La Casa Educativa Terapéutica debe ser un orgullo para cualquier baigorriense. Cuando cualquier tilingo venga hablar de seguridad, que sepa que en Granadero Baigorria hay un lugar donde a los pibes que se les culpa por males, tienen una chance en sintonía con esta docena de años de empates y emociones.

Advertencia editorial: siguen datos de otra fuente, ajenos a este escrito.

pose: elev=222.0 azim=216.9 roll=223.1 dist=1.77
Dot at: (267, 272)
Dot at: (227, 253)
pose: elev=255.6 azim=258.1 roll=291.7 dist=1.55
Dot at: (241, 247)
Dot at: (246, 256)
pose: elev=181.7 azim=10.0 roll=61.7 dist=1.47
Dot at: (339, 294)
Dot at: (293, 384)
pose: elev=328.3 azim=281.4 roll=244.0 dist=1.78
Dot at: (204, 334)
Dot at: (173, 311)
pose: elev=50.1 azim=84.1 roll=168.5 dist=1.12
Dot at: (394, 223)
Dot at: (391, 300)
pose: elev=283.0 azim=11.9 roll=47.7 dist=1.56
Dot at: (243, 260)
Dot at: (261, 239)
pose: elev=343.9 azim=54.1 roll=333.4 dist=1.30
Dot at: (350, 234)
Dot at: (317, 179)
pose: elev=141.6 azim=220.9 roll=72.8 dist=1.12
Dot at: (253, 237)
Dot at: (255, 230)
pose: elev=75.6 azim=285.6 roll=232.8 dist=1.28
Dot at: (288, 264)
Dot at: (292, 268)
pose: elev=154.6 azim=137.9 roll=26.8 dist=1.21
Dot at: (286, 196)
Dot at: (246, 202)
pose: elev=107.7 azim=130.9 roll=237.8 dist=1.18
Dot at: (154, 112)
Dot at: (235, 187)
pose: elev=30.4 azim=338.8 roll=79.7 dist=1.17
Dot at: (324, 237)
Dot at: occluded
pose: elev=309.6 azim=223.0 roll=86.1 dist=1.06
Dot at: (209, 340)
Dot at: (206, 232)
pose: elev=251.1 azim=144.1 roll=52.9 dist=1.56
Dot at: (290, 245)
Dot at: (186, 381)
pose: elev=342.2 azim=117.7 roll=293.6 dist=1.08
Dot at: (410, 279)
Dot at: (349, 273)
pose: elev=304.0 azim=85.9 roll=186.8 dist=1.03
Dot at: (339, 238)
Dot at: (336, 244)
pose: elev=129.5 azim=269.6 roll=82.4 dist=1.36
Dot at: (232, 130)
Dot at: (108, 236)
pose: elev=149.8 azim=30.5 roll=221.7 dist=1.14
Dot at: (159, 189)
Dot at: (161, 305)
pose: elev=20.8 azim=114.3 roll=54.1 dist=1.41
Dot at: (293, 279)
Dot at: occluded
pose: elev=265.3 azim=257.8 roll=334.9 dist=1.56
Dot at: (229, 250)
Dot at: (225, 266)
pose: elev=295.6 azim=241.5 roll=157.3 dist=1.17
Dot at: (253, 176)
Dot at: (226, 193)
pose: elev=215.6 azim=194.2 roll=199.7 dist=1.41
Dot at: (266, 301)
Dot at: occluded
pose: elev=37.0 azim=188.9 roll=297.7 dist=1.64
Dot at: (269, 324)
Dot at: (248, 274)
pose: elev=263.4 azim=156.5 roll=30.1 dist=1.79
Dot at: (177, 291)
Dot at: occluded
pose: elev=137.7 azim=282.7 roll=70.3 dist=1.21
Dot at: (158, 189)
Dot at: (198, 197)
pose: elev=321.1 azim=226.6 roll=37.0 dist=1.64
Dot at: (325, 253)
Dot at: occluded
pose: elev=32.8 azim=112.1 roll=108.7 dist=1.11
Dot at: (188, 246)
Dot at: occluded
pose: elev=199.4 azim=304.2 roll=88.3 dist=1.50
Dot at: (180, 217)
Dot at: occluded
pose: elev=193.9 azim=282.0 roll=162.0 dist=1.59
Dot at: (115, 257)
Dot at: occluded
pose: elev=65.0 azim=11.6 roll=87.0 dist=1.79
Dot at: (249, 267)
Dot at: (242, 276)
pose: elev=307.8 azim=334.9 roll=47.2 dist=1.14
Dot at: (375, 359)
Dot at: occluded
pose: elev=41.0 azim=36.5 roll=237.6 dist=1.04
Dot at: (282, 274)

A la par de los derechos obtenidos está la CET. Pero es poco. Es una sola en todo el país. Es más, cuando se construyan los 60 en todo el territorio, también serán pocas.
Es fácil, pero sería un pecado sino lo pudiéramos al afirmar, que en vez de miles de policías, gendarmes, prefectos, militares de todos los colores y versiones, el estado tendría que ahondar más en estas Casas y meter en cana a los ricos que son los verdaderos responsables de la masacre.
Más queríamos contar esta maravilla, que emociona hasta la fibra impensada de cualquier bien nacido. Subrayar y afirmar que en el oeste de la ciudad, en una calle que ni nombre tiene, allí donde el horizonte aun aparece sin contaminaciones, está la Casa Educativa Terapéutica de Baigorria donde una manojo de pibes están re escribiendo sus vidas.